PROBLEM
Every line with the string "could" must be copied from the entries below.

(Records from a data source)
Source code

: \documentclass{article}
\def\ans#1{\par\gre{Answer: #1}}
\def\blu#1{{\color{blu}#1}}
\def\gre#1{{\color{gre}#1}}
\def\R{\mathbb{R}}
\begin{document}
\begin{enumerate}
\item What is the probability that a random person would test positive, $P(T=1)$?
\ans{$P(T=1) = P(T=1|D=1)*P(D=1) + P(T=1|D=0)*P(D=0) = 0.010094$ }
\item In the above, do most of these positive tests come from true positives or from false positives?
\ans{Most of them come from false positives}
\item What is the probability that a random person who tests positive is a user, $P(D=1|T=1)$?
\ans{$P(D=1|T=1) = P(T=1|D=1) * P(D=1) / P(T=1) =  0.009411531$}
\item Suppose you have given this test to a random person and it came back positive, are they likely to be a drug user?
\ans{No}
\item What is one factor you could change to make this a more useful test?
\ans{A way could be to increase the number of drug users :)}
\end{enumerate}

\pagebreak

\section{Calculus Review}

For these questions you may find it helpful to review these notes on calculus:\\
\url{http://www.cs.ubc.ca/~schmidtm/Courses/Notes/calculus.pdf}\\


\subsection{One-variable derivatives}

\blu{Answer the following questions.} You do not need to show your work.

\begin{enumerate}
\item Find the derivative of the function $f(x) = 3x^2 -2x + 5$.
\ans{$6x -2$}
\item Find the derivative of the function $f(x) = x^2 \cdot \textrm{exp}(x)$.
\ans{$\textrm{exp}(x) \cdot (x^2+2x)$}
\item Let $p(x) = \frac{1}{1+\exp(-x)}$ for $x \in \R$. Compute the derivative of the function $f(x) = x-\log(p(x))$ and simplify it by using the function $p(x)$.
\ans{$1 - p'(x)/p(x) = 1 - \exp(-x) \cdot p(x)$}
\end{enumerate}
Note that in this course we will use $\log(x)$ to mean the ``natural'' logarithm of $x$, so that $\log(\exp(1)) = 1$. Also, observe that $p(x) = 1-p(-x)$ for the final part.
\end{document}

ANSWER SECTION
\item What is one factor you could change to make this a more useful test?
\ans{A way could be to increase the number of drug users :)}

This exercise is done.